### [AIM OF THE EXERCISE]
Rewrite the data below, from the line containing "DARMOWA DOSTAWA" through the line containing "Jimmy Choo 保留所有权利", as a Markdown table with the columns Row and Line. Give one row number and one line per row, and leave out any blank lines.

[Opening PROVIDED ENTRIES section]

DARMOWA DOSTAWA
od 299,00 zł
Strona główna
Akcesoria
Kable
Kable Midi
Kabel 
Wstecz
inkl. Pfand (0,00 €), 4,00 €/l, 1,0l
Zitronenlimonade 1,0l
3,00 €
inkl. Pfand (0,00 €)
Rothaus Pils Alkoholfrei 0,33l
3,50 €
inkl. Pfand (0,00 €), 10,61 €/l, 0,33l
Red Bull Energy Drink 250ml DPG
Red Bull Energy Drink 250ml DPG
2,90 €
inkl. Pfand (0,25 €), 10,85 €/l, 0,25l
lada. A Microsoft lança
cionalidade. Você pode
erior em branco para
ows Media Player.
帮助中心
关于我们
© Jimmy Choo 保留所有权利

[Closing PROVIDED ENTRIES section]
[Opening PROVIDED ENTRIES section]

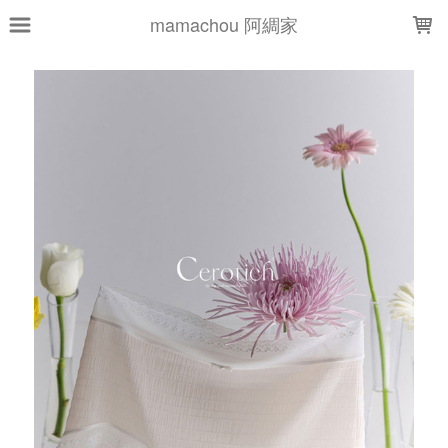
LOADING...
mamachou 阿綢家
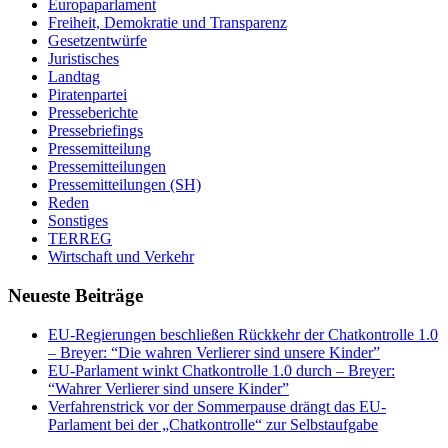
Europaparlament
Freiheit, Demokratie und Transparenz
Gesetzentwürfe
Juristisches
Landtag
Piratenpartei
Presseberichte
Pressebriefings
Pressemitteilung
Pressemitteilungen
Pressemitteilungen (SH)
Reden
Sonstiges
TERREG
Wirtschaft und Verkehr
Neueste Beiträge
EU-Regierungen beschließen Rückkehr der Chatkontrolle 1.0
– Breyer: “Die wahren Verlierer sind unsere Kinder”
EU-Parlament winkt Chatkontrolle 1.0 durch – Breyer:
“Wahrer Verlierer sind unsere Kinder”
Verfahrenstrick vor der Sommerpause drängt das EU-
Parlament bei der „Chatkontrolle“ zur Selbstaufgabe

[Closing PROVIDED ENTRIES section]

### [ANSWER TO THIS EXERCISE]
| Row | Line |
|---|---|
| 1 | DARMOWA DOSTAWA |
| 2 | od 299,00 zł |
| 3 | Strona główna |
| 4 | Akcesoria |
| 5 | Kable |
| 6 | Kable Midi |
| 7 | Kabel  |
| 8 | Wstecz |
| 9 | inkl. Pfand (0,00 €), 4,00 €/l, 1,0l |
| 10 | Zitronenlimonade 1,0l |
| 11 | 3,00 € |
| 12 | inkl. Pfand (0,00 €) |
| 13 | Rothaus Pils Alkoholfrei 0,33l |
| 14 | 3,50 € |
| 15 | inkl. Pfand (0,00 €), 10,61 €/l, 0,33l |
| 16 | Red Bull Energy Drink 250ml DPG |
| 17 | Red Bull Energy Drink 250ml DPG |
| 18 | 2,90 € |
| 19 | inkl. Pfand (0,25 €), 10,85 €/l, 0,25l |
| 20 | lada. A Microsoft lança |
| 21 | cionalidade. Você pode |
| 22 | erior em branco para |
| 23 | ows Media Player. |
| 24 | 帮助中心 |
| 25 | 关于我们 |
| 26 | © Jimmy Choo 保留所有权利 |